# Which BHO extractor



## Hushpuppy (May 29, 2012)

Hey guys, I am looking on Ebay at all the hash oil extractors and I am trying to decide which one to get. I am not sure how big to go, was thinking around 28grams or smaller. Which is more efficient for getting the most out of the butane? Any suggestions appreciated


----------



## Hushpuppy (May 29, 2012)

I meant to show one that I am currently looking at getting:
hxxp://www.ebay.com/itm/Essential-BHO-Butane-Honey-Oil-Extractor-Custom-Glass-/220810544771?pt=LH_DefaultDomain_0&var=&hash=item3369558683

Also looking at this one: hxxp://www.ebay.com/itm/NEW-Large-Queen-Honeybee-Extractors-Honey-Bee-Extractor-Honey-Oil-BHO-screens-/280885385609?pt=LH_DefaultDomain_0&hash=item416612d989


----------



## Growdude (May 29, 2012)

look into these hxxp://okief.com/bho1.html, all stainless with real handy legs to hold it up in the pyrex dish.

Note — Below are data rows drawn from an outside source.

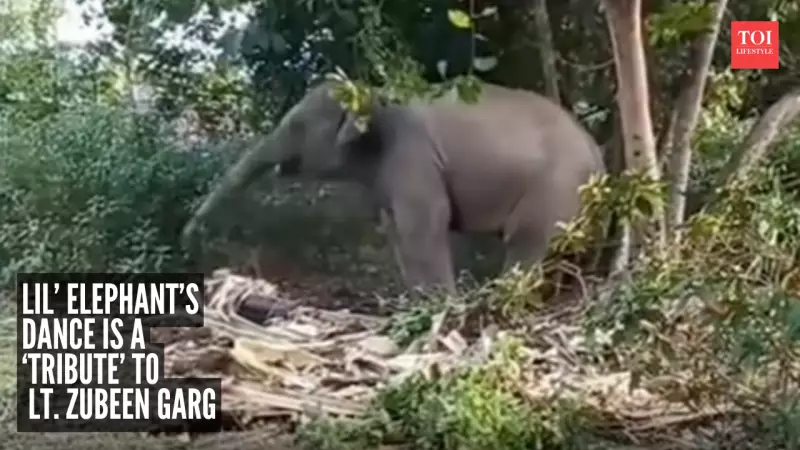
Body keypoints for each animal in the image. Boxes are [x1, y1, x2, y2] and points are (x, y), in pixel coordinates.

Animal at [181, 79, 606, 295]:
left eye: (297, 126)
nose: (189, 237)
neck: (373, 96)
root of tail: (599, 157)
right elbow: (396, 232)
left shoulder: (412, 156)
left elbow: (426, 224)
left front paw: (440, 308)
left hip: (555, 189)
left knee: (526, 243)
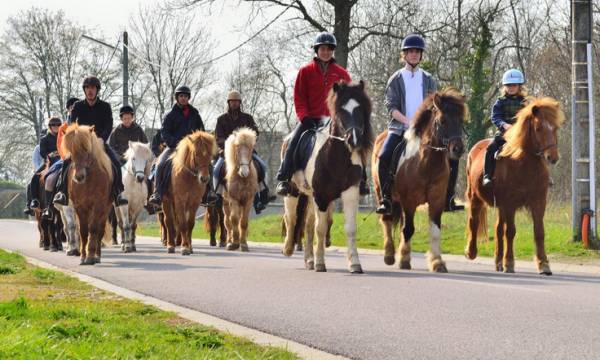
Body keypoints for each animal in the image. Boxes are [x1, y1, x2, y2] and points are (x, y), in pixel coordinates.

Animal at [61, 124, 115, 264]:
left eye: (86, 149)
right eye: (71, 151)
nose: (79, 177)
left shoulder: (98, 205)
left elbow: (94, 229)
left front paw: (90, 256)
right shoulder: (80, 207)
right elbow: (83, 231)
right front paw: (82, 256)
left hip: (105, 209)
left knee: (100, 230)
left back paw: (97, 256)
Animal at [282, 81, 376, 272]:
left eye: (360, 109)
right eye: (340, 111)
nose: (354, 140)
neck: (336, 156)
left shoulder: (350, 192)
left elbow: (350, 228)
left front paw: (355, 263)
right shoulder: (321, 196)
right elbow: (321, 228)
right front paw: (320, 263)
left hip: (310, 197)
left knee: (308, 225)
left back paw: (309, 260)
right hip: (293, 192)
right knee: (291, 218)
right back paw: (288, 249)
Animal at [372, 88, 466, 272]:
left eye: (460, 120)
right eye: (442, 121)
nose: (457, 149)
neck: (426, 163)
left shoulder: (436, 201)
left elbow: (435, 231)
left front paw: (437, 262)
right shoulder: (409, 201)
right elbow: (408, 229)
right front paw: (404, 260)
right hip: (382, 194)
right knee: (387, 220)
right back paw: (389, 255)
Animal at [464, 97, 564, 274]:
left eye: (555, 128)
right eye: (538, 128)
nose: (552, 157)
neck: (524, 164)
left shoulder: (538, 203)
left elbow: (539, 232)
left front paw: (544, 264)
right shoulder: (510, 204)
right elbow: (510, 232)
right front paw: (510, 262)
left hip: (500, 206)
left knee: (498, 229)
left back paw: (498, 262)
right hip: (476, 196)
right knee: (474, 220)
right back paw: (471, 252)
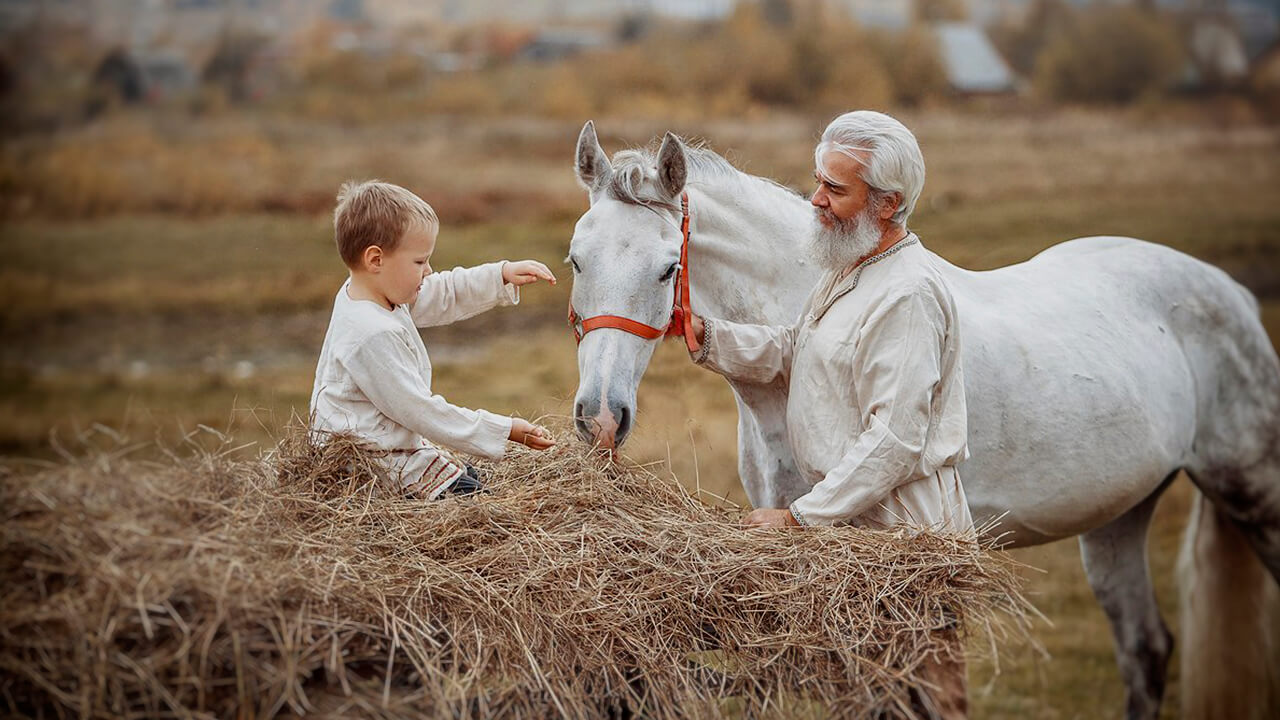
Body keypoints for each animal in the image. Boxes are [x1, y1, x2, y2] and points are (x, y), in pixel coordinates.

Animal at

Each tube is 22 grams, I got the 2 tube version, each tube is perfect for 320ml butane cans.


----------



## Graywolf (May 29, 2012)

Hushpuppy said:
			
		

> Hey guys, I am looking on Ebay at all the hash oil extractors and I am trying to decide which one to get. I am not sure how big to go, was thinking around 28grams or smaller. Which is more efficient for getting the most out of the butane? Any suggestions appreciated


 
For 28 grams and under, I would recommend that you pick up a stainless steel turkey baster for under $10 and make your own.  Bed, Breakfast, and Beyond has one about that size for $7.99.

We have our own glass columns built at a local scientific glass shop, and after some experimentation, I would advise no larger than a 1" bore for a simple flow through column.

They cost us $10, plus $1.00 an inch to have made in fully annealed heavy wall borosilicate.


----------



## Hushpuppy (May 29, 2012)

I actually have quite a bit more than 28 grams. I probably have a few pounds of small and airy bud and trim that is drying. I was just thinking to do 28 grams at a time as it seems like you would get better(more thorough saturation of butane) results from doing smaller amounts at a time.


----------



## pcduck (May 30, 2012)

I have the same one as Growdude, but in the single tube. I place about 28g per can of butane. Check out my BHO Party thread. Works great:aok:


----------



## Hushpuppy (May 30, 2012)

Cool  thanks guys. I went ahead and ordered a glass tube setup off of Ebay for about $20. I guess I will see how well it works and adjust from there. I was wondering about how much butane to use per given amount of trim material. PC, I will take a look at that thread


----------